Document images with source code
************

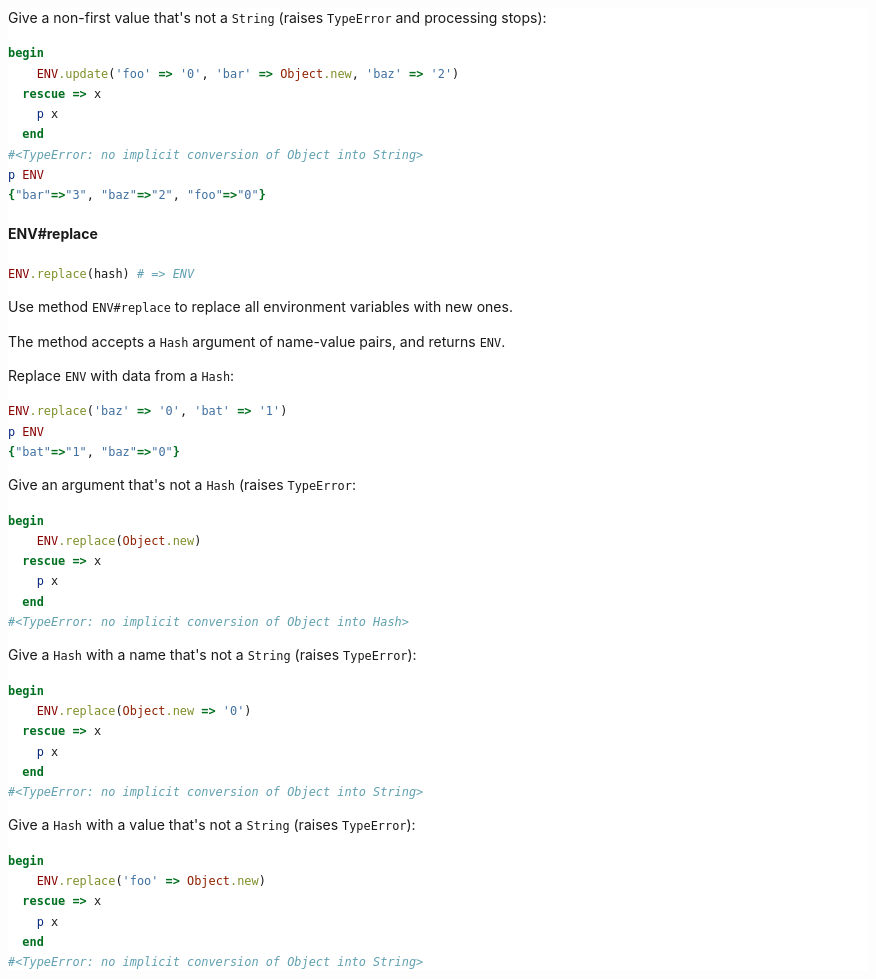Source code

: Give a non-first value that's not a ```String``` (raises ```TypeError``` and processing stops):

```ruby
begin
    ENV.update('foo' => '0', 'bar' => Object.new, 'baz' => '2')
  rescue => x
    p x
  end
#<TypeError: no implicit conversion of Object into String>
p ENV
{"bar"=>"3", "baz"=>"2", "foo"=>"0"}
```

#### ENV#replace

```ruby
ENV.replace(hash) # => ENV
```

Use method <code>ENV#replace</code> to replace all environment variables with new ones.

The method accepts a ```Hash``` argument of name-value pairs,
and returns <code>ENV</code>.

Replace ```ENV``` with data from a ```Hash```:

```ruby
ENV.replace('baz' => '0', 'bat' => '1')
p ENV
{"bat"=>"1", "baz"=>"0"}
```
Give an argument that's not a ```Hash``` (raises ```TypeError```:

```ruby
begin
    ENV.replace(Object.new)
  rescue => x
    p x
  end
#<TypeError: no implicit conversion of Object into Hash>
```

Give a ```Hash``` with a name that's not a ```String``` (raises ```TypeError```):

```ruby
begin
    ENV.replace(Object.new => '0')
  rescue => x
    p x
  end
#<TypeError: no implicit conversion of Object into String>
```

Give a ```Hash``` with a value that's not a ```String``` (raises ```TypeError```):

```ruby
begin
    ENV.replace('foo' => Object.new)
  rescue => x
    p x
  end
#<TypeError: no implicit conversion of Object into String>
```
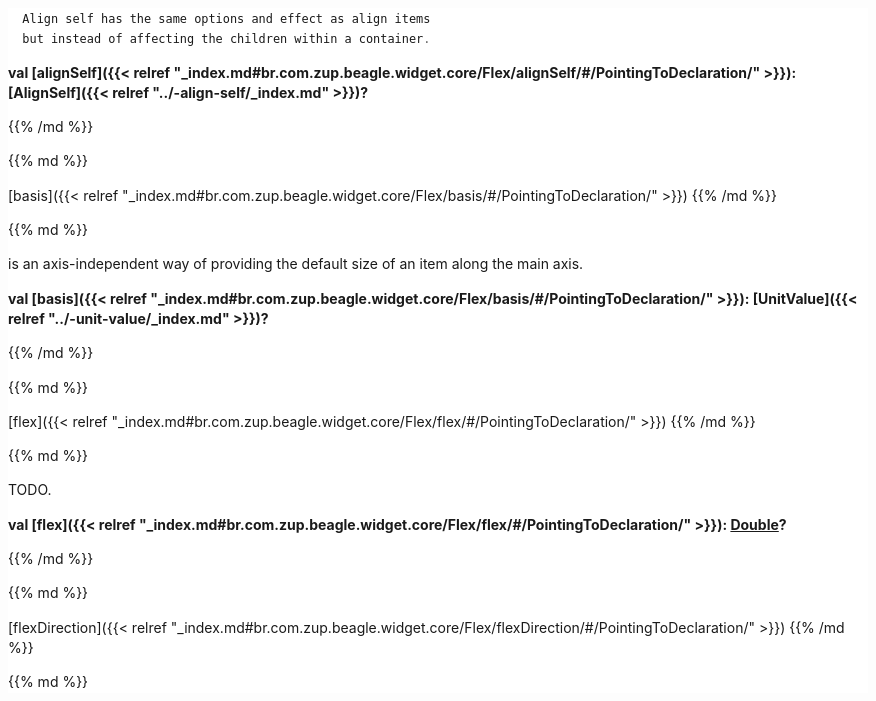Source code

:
   ```java
    Align self has the same options and effect as align items
    but instead of affecting the children within a container.
```
<b>val [alignSelf]({{< relref "_index.md#br.com.zup.beagle.widget.core/Flex/alignSelf/#/PointingToDeclaration/" >}}): [AlignSelf]({{< relref "../-align-self/_index.md" >}})?</b>   

{{% /md %}}
</td>
</tr>

<tr>
<td>
{{% md %}}

[basis]({{< relref "_index.md#br.com.zup.beagle.widget.core/Flex/basis/#/PointingToDeclaration/" >}})
{{% /md %}}
</td>
<td>
{{% md %}}

  

is an axis-independent way of providing the default size of an item along the main axis.

<b>val [basis]({{< relref "_index.md#br.com.zup.beagle.widget.core/Flex/basis/#/PointingToDeclaration/" >}}): [UnitValue]({{< relref "../-unit-value/_index.md" >}})?</b>   

{{% /md %}}
</td>
</tr>

<tr>
<td>
{{% md %}}

[flex]({{< relref "_index.md#br.com.zup.beagle.widget.core/Flex/flex/#/PointingToDeclaration/" >}})
{{% /md %}}
</td>
<td>
{{% md %}}

  

TODO.

<b>val [flex]({{< relref "_index.md#br.com.zup.beagle.widget.core/Flex/flex/#/PointingToDeclaration/" >}}): [Double](https://kotlinlang.org/api/latest/jvm/stdlib/kotlin/-double/index.html)?</b>   

{{% /md %}}
</td>
</tr>

<tr>
<td>
{{% md %}}

[flexDirection]({{< relref "_index.md#br.com.zup.beagle.widget.core/Flex/flexDirection/#/PointingToDeclaration/" >}})
{{% /md %}}
</td>
<td>
{{% md %}}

************

Problem description -
Transcribe the data verbatim. No picture belongs in the result.

Solution to the problem -
Source code

: Give a non-first value that's not a ```String``` (raises ```TypeError``` and processing stops):

```ruby
begin
    ENV.update('foo' => '0', 'bar' => Object.new, 'baz' => '2')
  rescue => x
    p x
  end
#<TypeError: no implicit conversion of Object into String>
p ENV
{"bar"=>"3", "baz"=>"2", "foo"=>"0"}
```

#### ENV#replace

```ruby
ENV.replace(hash) # => ENV
```

Use method <code>ENV#replace</code> to replace all environment variables with new ones.

The method accepts a ```Hash``` argument of name-value pairs,
and returns <code>ENV</code>.

Replace ```ENV``` with data from a ```Hash```:

```ruby
ENV.replace('baz' => '0', 'bat' => '1')
p ENV
{"bat"=>"1", "baz"=>"0"}
```
Give an argument that's not a ```Hash``` (raises ```TypeError```:

```ruby
begin
    ENV.replace(Object.new)
  rescue => x
    p x
  end
#<TypeError: no implicit conversion of Object into Hash>
```

Give a ```Hash``` with a name that's not a ```String``` (raises ```TypeError```):

```ruby
begin
    ENV.replace(Object.new => '0')
  rescue => x
    p x
  end
#<TypeError: no implicit conversion of Object into String>
```

Give a ```Hash``` with a value that's not a ```String``` (raises ```TypeError```):

```ruby
begin
    ENV.replace('foo' => Object.new)
  rescue => x
    p x
  end
#<TypeError: no implicit conversion of Object into String>
```
Source code

:
   ```java
    Align self has the same options and effect as align items
    but instead of affecting the children within a container.
```
<b>val [alignSelf]({{< relref "_index.md#br.com.zup.beagle.widget.core/Flex/alignSelf/#/PointingToDeclaration/" >}}): [AlignSelf]({{< relref "../-align-self/_index.md" >}})?</b>   

{{% /md %}}
</td>
</tr>

<tr>
<td>
{{% md %}}

[basis]({{< relref "_index.md#br.com.zup.beagle.widget.core/Flex/basis/#/PointingToDeclaration/" >}})
{{% /md %}}
</td>
<td>
{{% md %}}

  

is an axis-independent way of providing the default size of an item along the main axis.

<b>val [basis]({{< relref "_index.md#br.com.zup.beagle.widget.core/Flex/basis/#/PointingToDeclaration/" >}}): [UnitValue]({{< relref "../-unit-value/_index.md" >}})?</b>   

{{% /md %}}
</td>
</tr>

<tr>
<td>
{{% md %}}

[flex]({{< relref "_index.md#br.com.zup.beagle.widget.core/Flex/flex/#/PointingToDeclaration/" >}})
{{% /md %}}
</td>
<td>
{{% md %}}

  

TODO.

<b>val [flex]({{< relref "_index.md#br.com.zup.beagle.widget.core/Flex/flex/#/PointingToDeclaration/" >}}): [Double](https://kotlinlang.org/api/latest/jvm/stdlib/kotlin/-double/index.html)?</b>   

{{% /md %}}
</td>
</tr>

<tr>
<td>
{{% md %}}

[flexDirection]({{< relref "_index.md#br.com.zup.beagle.widget.core/Flex/flexDirection/#/PointingToDeclaration/" >}})
{{% /md %}}
</td>
<td>
{{% md %}}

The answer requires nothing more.